As a side note, what happens in real life is that due to price sensitivity or accessibility you unlock a segment of your market that has never used such a product because it was out of reach. A very good example is UBER – when the service was launched, it was estimated that the value of the taxi market in San Francisco was $150M and everybody thought that UBER would crush the market; 3 years later UBER was making $500M in San Francisco. The opposite is also true – if you were to find a way to offer a much bigger value to those 1M customers and you could charge them $5,000 per year, this would expand your market to $5B. 

The key learning 

Market size is heavily dependent on your business model! The proper way to estimate the market opportunity (in $ terms) is the following:

Reachable market size = [# of consumers/companies for whom your current value proposition is relevant] X [real or expected CLTV per customer]

The good news is that this way to calculate market size works even if you are first in a market and there’s no competitor against which to benchmark (think VMWare in the early days).

Dissecting the variables

  • One of the most important things is to remember that a market is NOT defined by the product. You compete on who will do a better job delivering the value proposition. If you obsess about the product, then you are suddenly surrounded by all kinds of competitors when in reality you are not. Say you sell hammers – while you can use the hammer (the product) to soften your steak it’s not really your market. Your market is the construction industry for which the specific hammer was developed. So when you are calculating your market size, you should be calculating it based on the construction workers who would need that specific hammer in a work environment and not through the prism of all the potential uses of the hammer. Yes, this example might sound funny or crazy but it’s equally funny or crazy when founders don’t see the same picture when looking at their business.
  • CLTV: “but I don’t know how I will make money?!” If you don’t know the answer, you don’t have a business model and a well-defined reachable market. It’s not a problem as long as you are trying to find the answer and are cognizant that at present you don’t have a market opportunity you can calculate in terms of $$$. We have seen examples where companies get acquired for different reasons and many times they did not have revenue or a well-defined business model. Ultimately though, even technology-centric acquisitions are centered on growing revenue and/or lowering costs. The more you know how your asset (your company) can be monetized directly or within a different context (think WhatsApp within Facebook or YouTube within Google), the more value you can create for yourselves. So, don’t be lazy – try to do an empty Excel file with lots of hypotheses and validate each variable over time. Obsess about users, growth, technology, etc. but do think about how you, or someone else, will start monetizing what you are building at some point. 

Key takeaways

1. Your market size is heavily dependent on your business model.

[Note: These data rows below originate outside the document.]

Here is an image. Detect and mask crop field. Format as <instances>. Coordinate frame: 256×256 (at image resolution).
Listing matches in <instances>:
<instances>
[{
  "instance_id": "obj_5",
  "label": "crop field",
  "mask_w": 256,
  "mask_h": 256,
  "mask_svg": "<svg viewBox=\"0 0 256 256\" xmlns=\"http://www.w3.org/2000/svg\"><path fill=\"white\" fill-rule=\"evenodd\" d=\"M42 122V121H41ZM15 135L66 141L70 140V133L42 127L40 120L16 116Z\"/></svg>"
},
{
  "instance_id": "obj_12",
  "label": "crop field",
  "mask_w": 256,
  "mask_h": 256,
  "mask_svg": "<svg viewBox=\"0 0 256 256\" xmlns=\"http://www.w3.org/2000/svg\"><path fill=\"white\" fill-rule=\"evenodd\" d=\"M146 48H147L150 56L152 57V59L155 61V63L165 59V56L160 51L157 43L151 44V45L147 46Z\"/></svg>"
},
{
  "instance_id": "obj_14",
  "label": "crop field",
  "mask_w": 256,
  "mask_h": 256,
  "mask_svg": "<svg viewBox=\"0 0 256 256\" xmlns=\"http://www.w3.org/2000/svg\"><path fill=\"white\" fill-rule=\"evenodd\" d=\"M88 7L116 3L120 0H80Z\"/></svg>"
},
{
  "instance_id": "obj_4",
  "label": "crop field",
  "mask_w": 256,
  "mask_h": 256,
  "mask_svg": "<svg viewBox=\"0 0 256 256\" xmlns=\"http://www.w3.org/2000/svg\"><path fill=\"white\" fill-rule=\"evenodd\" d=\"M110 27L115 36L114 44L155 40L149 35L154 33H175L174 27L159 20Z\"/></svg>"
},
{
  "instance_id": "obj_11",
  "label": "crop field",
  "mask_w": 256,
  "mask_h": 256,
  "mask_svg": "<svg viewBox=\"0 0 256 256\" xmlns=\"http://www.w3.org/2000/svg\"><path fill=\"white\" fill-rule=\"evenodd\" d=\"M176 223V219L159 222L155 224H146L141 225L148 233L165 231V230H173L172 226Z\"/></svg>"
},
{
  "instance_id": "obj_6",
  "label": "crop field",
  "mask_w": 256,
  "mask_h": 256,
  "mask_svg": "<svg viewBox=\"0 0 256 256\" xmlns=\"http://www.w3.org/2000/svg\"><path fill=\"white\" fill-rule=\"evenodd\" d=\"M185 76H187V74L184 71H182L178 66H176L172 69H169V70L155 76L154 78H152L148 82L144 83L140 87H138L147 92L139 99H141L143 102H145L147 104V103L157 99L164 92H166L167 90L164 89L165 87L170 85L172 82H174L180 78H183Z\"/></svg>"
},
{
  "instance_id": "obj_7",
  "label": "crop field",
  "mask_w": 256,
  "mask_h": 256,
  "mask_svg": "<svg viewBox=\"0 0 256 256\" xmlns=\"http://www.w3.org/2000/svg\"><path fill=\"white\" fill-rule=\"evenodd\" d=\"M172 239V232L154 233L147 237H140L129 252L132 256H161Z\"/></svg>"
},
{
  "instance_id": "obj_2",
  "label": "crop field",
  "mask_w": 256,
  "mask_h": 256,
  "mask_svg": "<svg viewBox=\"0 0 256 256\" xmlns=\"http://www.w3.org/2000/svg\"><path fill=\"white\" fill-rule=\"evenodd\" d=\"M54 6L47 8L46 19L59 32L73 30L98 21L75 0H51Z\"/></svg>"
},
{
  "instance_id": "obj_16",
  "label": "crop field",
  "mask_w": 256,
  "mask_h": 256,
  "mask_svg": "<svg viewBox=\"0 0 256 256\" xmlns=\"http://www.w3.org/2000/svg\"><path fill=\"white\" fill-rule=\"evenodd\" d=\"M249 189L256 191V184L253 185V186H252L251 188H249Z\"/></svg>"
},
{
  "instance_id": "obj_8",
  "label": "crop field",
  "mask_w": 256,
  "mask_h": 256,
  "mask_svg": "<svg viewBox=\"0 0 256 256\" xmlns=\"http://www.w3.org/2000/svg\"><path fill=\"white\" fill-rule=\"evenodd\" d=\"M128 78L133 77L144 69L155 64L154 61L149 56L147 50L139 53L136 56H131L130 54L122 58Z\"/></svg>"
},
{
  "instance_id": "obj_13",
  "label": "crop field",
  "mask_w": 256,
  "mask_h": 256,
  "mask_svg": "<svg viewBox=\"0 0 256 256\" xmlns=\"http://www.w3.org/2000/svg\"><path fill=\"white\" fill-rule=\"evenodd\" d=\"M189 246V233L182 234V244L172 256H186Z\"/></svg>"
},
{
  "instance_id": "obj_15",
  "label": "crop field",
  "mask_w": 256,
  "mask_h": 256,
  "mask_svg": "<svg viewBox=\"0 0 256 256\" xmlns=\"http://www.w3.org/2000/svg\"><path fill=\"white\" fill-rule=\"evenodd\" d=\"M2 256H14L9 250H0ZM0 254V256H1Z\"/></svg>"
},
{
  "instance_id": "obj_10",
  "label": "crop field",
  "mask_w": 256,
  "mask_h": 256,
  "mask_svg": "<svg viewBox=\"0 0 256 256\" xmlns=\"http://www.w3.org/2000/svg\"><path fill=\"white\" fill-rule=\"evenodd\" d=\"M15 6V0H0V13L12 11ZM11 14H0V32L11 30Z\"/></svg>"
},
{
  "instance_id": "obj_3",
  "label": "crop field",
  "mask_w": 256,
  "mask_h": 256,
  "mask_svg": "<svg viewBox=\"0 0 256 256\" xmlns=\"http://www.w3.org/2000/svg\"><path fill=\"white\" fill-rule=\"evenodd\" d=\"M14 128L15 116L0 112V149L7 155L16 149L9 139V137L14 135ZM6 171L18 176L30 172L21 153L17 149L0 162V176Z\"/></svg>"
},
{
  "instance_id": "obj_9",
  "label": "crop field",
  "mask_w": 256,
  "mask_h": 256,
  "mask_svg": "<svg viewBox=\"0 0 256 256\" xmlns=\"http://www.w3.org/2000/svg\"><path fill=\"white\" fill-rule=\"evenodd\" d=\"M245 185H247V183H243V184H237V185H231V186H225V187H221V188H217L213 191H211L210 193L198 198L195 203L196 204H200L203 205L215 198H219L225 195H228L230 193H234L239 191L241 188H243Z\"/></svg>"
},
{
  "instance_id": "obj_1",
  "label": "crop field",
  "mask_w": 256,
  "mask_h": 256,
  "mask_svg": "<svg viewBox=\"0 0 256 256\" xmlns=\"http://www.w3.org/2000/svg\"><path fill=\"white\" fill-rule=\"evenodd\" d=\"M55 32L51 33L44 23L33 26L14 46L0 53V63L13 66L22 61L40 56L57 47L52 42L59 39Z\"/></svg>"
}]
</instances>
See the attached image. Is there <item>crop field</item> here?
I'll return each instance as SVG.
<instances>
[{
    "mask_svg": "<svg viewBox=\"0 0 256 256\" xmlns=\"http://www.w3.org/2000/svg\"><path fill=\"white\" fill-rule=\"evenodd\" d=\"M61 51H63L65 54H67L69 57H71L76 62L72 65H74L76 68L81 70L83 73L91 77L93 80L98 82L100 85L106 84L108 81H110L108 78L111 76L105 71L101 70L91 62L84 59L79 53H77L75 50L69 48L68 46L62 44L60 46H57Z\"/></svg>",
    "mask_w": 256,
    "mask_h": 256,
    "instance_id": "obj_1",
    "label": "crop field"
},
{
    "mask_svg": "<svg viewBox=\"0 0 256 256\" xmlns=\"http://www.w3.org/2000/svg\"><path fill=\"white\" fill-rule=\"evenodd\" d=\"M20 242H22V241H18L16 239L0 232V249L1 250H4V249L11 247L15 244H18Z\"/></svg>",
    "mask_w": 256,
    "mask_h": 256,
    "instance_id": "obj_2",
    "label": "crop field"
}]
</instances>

2. If you don’t have a business model (yet), you don’t have a defined market opportunity in terms of $.

3. You compete for customers based on value proposition, not based on product.

4. Don’t obsess about being a rounding error in someone else’s market – aim to be the dominant player in YOUR market; a market where you are significantly differentiated with your value proposition (and its derivatives: product, business model, and GTM strategy).

And a final note – don’t be discouraged about small numbers. Picking a small, narrowly defined market segment (within a big market), which you can dominate and where you have a sustainable differentiation is many times the best strategy when starting a company. Have your big vision but always focus on the next small step. As they say, appetite comes with eating! Once you are close to dominating a small market you will have already identified a path towards a much bigger market.